6) A Singaporean-style healthcare system to replace the NHS. In Singapore, people have both a health savings account and optional catastrophic health insurance. They pay a portion of their earnings into the savings account (poor people receive money from the state for this), which pays for day-to-day trips to the doctor, prescriptions, and so on. The government co-pays for many expenses but the personal cost disincentivises frivolous visits to the doctor. For very expensive treatments, optional catastrophic health insurance kicks in. This is far from being a pure free market system but it is miles better (cheaper and with better health outcomes) than the NHS. (By the way, if you really like the NHS we could still call this an ‘NHS’ and still get the superior system.)

7) A school voucher system and significant reform of the state education and free schools sectors. This would include the abolition of catchement areas and proximity-based admission, simplification of the free schools application process, and expansion of the free schools programme to allow profit making firms to operate free schools. These reforms, outlined in more detail in two ASI reports, would increase the number of places available to children and increase competition among schools to drive up standards.

8) Intellectual property reform. As both Alex Tabarrok and Matt Ridley have pointed out, our IP (patent and copyright) law is too restrictive and seems to be stifling new innovation. Firms use patents as barriers to entry, suing new rivals whose products are too similar to their own. In industries where development costs are high but imitation costs are low, like pharmaceuticals, patents may be necessary to incentivise innovation, but in industries like software development where development can be cheaper than imitation, patents can be a terrible drag on progress. Tabarrok recommends that we try to tailor patent length in accordance with these differences; as a sceptic about our ability to know, well, anything, I’d prefer to leave it to private contracts and common law courts to discover.

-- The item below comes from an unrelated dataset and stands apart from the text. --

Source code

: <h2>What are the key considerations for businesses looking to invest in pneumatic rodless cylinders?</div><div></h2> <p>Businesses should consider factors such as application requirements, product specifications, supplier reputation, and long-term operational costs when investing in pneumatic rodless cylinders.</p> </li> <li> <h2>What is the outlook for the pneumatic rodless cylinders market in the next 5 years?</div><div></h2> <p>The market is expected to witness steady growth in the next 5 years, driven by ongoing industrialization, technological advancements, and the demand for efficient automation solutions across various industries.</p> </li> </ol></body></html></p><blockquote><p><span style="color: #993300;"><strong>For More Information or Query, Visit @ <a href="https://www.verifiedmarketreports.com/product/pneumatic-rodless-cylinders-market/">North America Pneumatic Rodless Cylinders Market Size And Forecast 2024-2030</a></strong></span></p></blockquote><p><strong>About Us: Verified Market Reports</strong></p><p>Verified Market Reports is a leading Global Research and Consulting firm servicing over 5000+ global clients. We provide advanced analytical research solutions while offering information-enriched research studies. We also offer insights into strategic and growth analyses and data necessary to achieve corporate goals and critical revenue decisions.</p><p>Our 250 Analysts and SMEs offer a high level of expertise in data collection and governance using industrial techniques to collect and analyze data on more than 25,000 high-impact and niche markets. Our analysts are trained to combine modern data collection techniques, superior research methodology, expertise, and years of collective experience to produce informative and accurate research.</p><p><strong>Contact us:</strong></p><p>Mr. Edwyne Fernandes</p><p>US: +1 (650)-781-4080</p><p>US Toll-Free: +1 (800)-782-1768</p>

9) Last but not least, the removal of the thicket of financial regulation and the promise of bailouts for insolvent banks. Known as ‘free banking’, this system of laissez-faire finance has an extremely strong record of stability – though bank panics still occurred in free banking systems, they were much less severe and rarely systemic. Only once the government started to intervene in the financial system to provide complete stability did things really begin to go wrong: deposit insurance, branch-banking restrictions, and other prudent-seeming regulations led to extremely bad unforeseen consequences. The financial crisis of 2008 probably owes more to asset requirements like the Basel accords, which heavily incentivised banks to hold ‘safe’ mortgage debt over ‘risky’ business debt, than anything else. Incidentally, the idea that having a large number of local banks is somehow better than having a few large banks is totally wrong: during the Great Depression, 9,000 of America's small, local banks failed; at the same time not one of Canada’s large banks failed. The small banks were more vulnerable because, unlike the big banks, they were undiversified.

Now, if only there was a think tank to try and make these dreams a reality.